I have recently had a client who for years drew a market salary (wife not a shareholder) but in recent years dropped his salary and drew a dividend in excess of profits, using the reserves brought forward. On divorce she got 50% of the company value but now the CSA are assessing his income including the excessive dividends - He has been shafted twice over!
lets rewind here people are getting uppity
i am sure you appreciate the ratio in 'Artic'
why do you / your client want to do it?
presumably its for dividends?
just use a share transfer form - transactions under £1k no SDLT and prob no need to alter mem and Arts which you might if you issue further shares
presume that is the case here?
what do the memo and arts say about a deadlock if 50 50
is there a casting vote otherwise 51 49 as mentiond may be better
is form 42 required otherwise just show on next AR
dont let people complicate it , i have dealt with divorces and they are problematic but not usually as problematic as the lawyers
Carnmores is spot on
Why is everyone making this such a big deal?
Do the transfer and get on with it - I would mention in passing (maybe even as a sort of joke) "You know your wife now earns 50% of your company" ha ha. At least you have then told them.
You really think the client isn't going to want to save thousands in tax year on year, just incase he ends up getting divorced 15 yrs down the line? I don't.
Because it is a big deal
Why is everyone making this such a big deal?
I am sorry but transfering 50% of your business to anyone is a big deal even if it is your spouse. I am not saying that it should not be done but that the risks & pitfalls should be fully explained to the client.
Assuming that the client does not bother with a shareholders agreement (unfortunately this is usually the case) or provides for any other means dispute resolution then the potential for a frustrated company is high.
It does not even need to proceed as far a divorce. Even a separation will presumably mean they will be unable to come to an agreement at which point the vultures will descend.
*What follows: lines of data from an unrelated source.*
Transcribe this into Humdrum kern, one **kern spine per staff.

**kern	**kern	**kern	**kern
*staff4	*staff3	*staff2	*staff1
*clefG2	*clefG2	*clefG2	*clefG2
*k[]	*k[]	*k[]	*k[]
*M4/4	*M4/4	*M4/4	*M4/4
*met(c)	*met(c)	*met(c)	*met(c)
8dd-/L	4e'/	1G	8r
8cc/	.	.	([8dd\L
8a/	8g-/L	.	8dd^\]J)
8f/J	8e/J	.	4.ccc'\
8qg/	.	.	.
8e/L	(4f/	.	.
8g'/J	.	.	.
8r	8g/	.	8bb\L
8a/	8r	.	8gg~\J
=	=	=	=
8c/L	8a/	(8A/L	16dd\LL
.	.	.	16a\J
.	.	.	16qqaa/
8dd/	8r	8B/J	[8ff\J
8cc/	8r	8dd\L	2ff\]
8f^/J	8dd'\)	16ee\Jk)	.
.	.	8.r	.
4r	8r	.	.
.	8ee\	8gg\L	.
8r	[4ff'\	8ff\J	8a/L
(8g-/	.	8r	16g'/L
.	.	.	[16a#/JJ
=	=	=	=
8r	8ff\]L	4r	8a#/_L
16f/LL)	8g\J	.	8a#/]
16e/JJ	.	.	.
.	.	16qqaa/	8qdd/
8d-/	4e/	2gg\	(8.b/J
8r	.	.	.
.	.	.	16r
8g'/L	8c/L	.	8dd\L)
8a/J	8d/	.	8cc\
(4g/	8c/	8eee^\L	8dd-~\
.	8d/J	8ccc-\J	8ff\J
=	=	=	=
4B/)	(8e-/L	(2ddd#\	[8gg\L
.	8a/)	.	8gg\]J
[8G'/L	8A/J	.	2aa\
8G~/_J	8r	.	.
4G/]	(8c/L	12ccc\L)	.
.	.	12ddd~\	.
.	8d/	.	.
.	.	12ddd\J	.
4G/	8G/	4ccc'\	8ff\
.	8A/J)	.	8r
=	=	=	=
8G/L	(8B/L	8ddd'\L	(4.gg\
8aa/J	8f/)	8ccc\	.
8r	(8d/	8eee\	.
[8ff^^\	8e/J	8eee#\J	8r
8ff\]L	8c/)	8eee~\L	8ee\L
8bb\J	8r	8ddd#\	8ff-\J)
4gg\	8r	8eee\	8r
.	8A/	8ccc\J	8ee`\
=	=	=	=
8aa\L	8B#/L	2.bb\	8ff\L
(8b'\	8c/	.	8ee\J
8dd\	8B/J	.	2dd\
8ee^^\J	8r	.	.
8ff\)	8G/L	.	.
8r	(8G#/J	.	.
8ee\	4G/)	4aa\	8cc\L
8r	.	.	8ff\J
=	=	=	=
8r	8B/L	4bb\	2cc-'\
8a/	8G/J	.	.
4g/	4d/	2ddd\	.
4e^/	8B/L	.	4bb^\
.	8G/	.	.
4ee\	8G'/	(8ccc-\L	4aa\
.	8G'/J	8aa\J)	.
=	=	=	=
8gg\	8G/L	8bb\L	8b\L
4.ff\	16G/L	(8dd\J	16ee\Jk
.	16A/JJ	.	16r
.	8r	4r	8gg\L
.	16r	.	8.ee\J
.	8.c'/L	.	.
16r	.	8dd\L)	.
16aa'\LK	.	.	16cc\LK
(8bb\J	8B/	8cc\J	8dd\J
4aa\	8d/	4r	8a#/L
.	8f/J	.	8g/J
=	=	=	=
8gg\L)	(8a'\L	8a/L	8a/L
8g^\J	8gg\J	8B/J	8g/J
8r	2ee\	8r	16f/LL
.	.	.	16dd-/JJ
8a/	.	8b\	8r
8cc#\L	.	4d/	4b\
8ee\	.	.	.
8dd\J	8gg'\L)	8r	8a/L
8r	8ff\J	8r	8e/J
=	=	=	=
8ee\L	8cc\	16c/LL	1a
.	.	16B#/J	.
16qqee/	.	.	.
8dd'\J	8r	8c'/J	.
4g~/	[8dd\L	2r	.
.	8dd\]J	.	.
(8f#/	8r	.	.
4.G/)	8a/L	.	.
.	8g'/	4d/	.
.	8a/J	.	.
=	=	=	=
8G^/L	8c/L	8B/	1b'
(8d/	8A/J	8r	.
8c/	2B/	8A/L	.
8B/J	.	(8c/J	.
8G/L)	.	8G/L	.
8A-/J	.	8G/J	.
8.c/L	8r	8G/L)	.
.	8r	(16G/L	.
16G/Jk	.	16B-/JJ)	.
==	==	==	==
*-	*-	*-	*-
A shareholders agreement should be put in place to cover the inevitable disagreements that will occur. I once acted in an aborted sale of a 50/50 company where no agreement existed and the husband accidently kicked the family dog on the morning of the completion meeting. The wife refused to sign, a row ensued, the purchaser walked away and I lost a fat contingency fee
.
Form 42 - do people still do that?
I know it was flavour of the month a few years ago but I must admit I keep "forgetting" to fill it in, given there are no penalties unless you get asked to do one...
If this is soley for distribution of profit create a second class of shares and create them as dividend only shares with no other rights. Issue each person with a percentage of new shares as required. They dividend can then be paid on the new class of shares at the directors discretion. This will avoid potential worries over 'what if someone runs of with the milk person'.
http://www.smallfirmsservices.com/info/increase-share-capital.aspx
Agree with Roland
It's not the loss of a proportion of the business that's at issue (that value may have to be given up in any event), it's the disruption that a disgruntled spouse/partner can cause when they have a 50% share. It distracts from the business and can be a showstopper.
.
MikeH -
You seem to be suggesting that the Husband gifts shares to Wife which are soley a right to income.
By adopting this tactic it would have reversed the Arctic systems case and left Mr Jones with a headache and HMRC with a nice cheque.